FPGA projects roundup


FPGA's have become especially useful to the hacker community of late. Once upon a time, these lovely pieces of dedicated hardware were fabled to only be within reach of deep pocketed graphics card producers working to up their shader and vertex counts. Today they're often found in the bowels of high end network gear. As reprogrammable arrays of logic gates, FPGAs represent a happy middle ground between general purpose CPUs and dedicated silicon. After the break, we'll recount some of the more interesting FPGA projects we've seen, like the open source graphics card we featured yesterday.

Some of our favorite FPGA work has been done by [h1kari]. We made it to a few of his con talks and his group has released several projects that use FPGAs to crack various encryption schemes. Lately he's been presenting on cracking the A5 encryption used by GSM cellphone networks. They use fairly high end cards like the Pico E-16, but the code could certainly be adapted for use with lower end hardware.


[Sklylark] doesn't have his web interface up yet (but you can ask him nicely via irc) to allow open usage of his NSA@home project. He re-purposed some HDTV FPGA based encoding boards into a dedicated key cracking system for SHA-1.

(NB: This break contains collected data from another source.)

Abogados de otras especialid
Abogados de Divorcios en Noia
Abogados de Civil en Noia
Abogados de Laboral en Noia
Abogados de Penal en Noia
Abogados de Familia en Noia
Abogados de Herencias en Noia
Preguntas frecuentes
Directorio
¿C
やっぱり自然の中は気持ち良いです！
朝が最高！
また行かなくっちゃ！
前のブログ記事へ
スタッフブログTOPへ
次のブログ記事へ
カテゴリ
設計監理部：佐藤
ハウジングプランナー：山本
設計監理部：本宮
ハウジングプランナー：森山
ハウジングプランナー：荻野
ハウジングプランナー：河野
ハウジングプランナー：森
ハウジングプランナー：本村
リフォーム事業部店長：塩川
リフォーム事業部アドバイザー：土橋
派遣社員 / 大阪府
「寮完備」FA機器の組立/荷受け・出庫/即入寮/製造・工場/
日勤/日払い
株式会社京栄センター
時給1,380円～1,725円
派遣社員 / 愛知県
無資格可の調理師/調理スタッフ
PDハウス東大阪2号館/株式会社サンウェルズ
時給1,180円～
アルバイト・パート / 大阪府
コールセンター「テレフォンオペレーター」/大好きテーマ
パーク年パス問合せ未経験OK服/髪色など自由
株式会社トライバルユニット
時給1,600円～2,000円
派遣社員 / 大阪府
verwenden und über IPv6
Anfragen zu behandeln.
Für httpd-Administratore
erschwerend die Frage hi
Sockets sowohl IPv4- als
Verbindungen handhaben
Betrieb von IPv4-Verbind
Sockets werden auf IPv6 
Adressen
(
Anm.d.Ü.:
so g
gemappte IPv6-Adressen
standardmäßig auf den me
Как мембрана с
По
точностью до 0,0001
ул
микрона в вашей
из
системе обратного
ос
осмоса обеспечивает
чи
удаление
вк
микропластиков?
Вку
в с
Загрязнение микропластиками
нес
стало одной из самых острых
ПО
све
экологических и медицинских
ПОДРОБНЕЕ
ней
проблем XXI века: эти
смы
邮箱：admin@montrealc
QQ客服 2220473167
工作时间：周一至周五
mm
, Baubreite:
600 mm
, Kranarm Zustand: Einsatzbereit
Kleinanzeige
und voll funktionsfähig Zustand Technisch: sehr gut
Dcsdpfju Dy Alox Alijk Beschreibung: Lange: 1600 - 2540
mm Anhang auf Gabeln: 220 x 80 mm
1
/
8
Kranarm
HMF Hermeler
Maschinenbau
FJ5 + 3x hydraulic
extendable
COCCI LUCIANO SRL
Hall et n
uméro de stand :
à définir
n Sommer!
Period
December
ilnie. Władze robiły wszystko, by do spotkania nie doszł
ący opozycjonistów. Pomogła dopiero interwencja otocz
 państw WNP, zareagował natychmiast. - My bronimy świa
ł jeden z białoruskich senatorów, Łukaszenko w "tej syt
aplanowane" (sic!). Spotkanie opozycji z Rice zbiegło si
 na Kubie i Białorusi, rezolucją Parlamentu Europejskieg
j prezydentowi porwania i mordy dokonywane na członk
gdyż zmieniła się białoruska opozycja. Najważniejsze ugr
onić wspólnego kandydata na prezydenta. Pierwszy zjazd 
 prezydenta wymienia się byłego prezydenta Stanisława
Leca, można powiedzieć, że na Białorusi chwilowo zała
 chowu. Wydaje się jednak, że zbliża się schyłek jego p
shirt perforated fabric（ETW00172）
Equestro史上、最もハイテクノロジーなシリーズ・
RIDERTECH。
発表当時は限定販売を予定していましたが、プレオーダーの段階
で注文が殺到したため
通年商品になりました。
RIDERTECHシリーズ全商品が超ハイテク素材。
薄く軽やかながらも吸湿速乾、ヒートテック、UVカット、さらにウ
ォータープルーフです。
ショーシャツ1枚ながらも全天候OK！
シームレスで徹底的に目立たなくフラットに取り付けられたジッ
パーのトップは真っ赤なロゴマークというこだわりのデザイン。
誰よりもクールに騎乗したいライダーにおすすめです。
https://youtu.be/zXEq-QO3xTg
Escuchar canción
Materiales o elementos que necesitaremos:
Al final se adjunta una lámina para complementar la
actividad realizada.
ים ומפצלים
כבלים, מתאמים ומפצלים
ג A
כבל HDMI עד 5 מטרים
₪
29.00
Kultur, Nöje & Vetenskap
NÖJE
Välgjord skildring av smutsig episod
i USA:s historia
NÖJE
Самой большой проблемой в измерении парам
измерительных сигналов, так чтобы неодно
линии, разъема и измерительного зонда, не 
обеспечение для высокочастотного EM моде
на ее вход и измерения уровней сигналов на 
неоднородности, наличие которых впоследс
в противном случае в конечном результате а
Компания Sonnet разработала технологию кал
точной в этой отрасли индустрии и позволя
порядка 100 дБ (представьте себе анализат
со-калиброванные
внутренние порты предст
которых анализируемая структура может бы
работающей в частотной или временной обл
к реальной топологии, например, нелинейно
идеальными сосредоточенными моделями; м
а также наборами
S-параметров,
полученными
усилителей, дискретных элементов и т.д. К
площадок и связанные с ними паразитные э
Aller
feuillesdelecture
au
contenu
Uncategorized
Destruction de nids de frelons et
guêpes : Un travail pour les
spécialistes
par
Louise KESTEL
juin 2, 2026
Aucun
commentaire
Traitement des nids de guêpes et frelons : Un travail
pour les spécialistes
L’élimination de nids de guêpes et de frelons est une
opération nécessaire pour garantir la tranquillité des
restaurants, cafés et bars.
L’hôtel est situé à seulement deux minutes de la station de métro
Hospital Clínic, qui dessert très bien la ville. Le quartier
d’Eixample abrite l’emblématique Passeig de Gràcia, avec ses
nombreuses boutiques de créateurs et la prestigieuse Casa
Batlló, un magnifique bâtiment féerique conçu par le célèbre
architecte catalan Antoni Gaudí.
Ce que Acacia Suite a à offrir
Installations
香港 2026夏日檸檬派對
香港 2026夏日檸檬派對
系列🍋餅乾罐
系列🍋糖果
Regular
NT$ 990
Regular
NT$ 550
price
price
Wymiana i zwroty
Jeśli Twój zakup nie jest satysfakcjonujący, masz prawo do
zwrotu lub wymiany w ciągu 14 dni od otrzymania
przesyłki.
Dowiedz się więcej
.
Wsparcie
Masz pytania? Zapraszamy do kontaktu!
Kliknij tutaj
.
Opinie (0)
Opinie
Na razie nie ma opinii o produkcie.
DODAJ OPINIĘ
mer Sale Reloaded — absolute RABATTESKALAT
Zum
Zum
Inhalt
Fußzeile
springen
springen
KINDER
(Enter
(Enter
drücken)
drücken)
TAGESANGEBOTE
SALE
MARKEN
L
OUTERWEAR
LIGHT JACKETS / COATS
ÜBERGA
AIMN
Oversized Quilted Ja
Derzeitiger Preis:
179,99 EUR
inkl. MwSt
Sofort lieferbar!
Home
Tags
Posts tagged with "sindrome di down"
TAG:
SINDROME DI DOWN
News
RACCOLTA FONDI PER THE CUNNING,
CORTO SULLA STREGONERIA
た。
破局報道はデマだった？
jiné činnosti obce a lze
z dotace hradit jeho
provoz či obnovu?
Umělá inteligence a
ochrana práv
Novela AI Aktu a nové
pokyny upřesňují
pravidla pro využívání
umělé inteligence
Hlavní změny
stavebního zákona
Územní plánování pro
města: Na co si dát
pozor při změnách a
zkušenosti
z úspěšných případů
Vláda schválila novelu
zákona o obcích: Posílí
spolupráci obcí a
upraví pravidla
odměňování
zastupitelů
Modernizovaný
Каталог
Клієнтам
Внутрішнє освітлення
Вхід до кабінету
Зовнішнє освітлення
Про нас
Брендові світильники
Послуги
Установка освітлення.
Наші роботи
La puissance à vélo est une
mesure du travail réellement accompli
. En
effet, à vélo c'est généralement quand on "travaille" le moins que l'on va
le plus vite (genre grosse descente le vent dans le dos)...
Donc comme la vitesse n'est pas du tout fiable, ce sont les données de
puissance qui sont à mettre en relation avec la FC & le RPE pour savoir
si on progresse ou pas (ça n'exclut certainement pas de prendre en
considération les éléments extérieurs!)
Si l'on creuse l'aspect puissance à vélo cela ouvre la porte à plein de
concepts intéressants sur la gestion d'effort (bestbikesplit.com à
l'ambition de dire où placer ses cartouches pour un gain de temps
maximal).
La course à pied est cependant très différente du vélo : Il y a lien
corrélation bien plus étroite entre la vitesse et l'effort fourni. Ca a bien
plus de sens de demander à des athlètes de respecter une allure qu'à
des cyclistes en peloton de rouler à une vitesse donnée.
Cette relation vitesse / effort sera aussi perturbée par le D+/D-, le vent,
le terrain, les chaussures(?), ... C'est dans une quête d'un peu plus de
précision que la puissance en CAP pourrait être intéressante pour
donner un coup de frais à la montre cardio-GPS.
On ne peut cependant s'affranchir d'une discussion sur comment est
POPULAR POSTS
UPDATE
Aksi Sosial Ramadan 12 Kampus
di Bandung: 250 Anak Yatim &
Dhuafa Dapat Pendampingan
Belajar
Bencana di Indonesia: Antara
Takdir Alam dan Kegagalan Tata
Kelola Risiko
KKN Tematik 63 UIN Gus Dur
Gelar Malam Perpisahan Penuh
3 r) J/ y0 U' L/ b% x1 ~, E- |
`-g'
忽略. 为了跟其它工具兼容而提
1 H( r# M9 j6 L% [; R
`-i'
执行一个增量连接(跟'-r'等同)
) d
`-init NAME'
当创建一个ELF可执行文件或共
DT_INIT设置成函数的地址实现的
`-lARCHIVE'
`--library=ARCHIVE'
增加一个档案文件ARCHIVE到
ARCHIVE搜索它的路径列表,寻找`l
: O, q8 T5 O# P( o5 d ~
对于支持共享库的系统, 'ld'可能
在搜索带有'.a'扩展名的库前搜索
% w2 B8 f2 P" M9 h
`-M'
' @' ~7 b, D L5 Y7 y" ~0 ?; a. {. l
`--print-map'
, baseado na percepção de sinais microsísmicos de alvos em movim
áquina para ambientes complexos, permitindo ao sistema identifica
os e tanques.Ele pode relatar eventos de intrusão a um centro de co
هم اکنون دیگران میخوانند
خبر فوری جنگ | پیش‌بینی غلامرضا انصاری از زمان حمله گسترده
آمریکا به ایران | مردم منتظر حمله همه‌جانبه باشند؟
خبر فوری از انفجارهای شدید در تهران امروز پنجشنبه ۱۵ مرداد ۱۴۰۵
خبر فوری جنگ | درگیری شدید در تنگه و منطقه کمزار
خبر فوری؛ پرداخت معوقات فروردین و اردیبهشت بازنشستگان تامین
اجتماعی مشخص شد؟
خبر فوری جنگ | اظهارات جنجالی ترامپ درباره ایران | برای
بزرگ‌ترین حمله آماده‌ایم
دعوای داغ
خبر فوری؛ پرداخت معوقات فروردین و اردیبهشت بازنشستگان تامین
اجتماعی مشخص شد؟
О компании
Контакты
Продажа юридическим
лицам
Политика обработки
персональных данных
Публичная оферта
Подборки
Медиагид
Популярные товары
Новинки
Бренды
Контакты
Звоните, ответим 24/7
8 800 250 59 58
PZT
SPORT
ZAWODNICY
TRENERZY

Nothing says high end like completely emulating really old hardware. The minimig (short for mini Amiga) that we featured so long ago has evolved into a production quality board and the full source has been released. Pics of the evolution can be found here.

If you're interested in getting started with FPGA projects, don't forget to peruse [John Kent]'s collection of documentation. The closest thing we seen to an entry level project is this 24 channel logic analyzer based on a ~$150 FPGA kit.